Are you waiting for permission from your boss, your best friend, Simon Cowell, God, your art teacher, the mums at the school gate, your parents (living or dead), your horoscope, Aunt Lilian, Mozart, those guys in the finance department, your in-laws or a blue moon?
Who has the power to act? You, or this other party? And what happens if they never give their permission?
These people, whose opinion you respect so much, may not be helpful. In fact, they may not matter a jot in the big scheme of things. They are, after all, just other human beings with subjective opinions. They may not always be right. Critics have been known to be wrong. Plenty of creatives went unappreciated in their own lifetimes. Van Gogh, Bizet, Stravinsky for example. (At the first performance of Stravinsky’s Rite of Spring, there were violent riots and the police had to be called in to break up the fighting.) Some creatives are just way ahead of their time. And as Jonah Lehrer explains, “[what counts as] music is made by the mind, and the mind can learn to listen to almost anything.”
Music, art, innovation of any kind, is by its nature, new and different from what has gone before. The brain takes time to adapt. (When I worked at IBM early in my career, there were near riots when it was announced that managers would be expected to type their own documents, rather than drop off a handwritten version to the typing pool to collect later. I suspect most managers have come round to the idea …)

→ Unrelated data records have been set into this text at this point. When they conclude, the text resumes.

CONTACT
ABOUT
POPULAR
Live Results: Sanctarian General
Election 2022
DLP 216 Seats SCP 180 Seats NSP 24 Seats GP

Honest feedback is sometimes useful. Ideas can be misguided. But ensure the feedback is from someone who understands what you are trying to do, understands the field you are working in, and whose judgement you respect.
So rather than focusing on pleasing your particular critic(s) and waiting for their go-ahead, why not give yourself permission to be creative in your work? It might be more productive and you might learn a lot more by doing than by waiting for a green light which never comes on.
As Zig Ziglar said: “There has never been a statue erected to honor a critic.”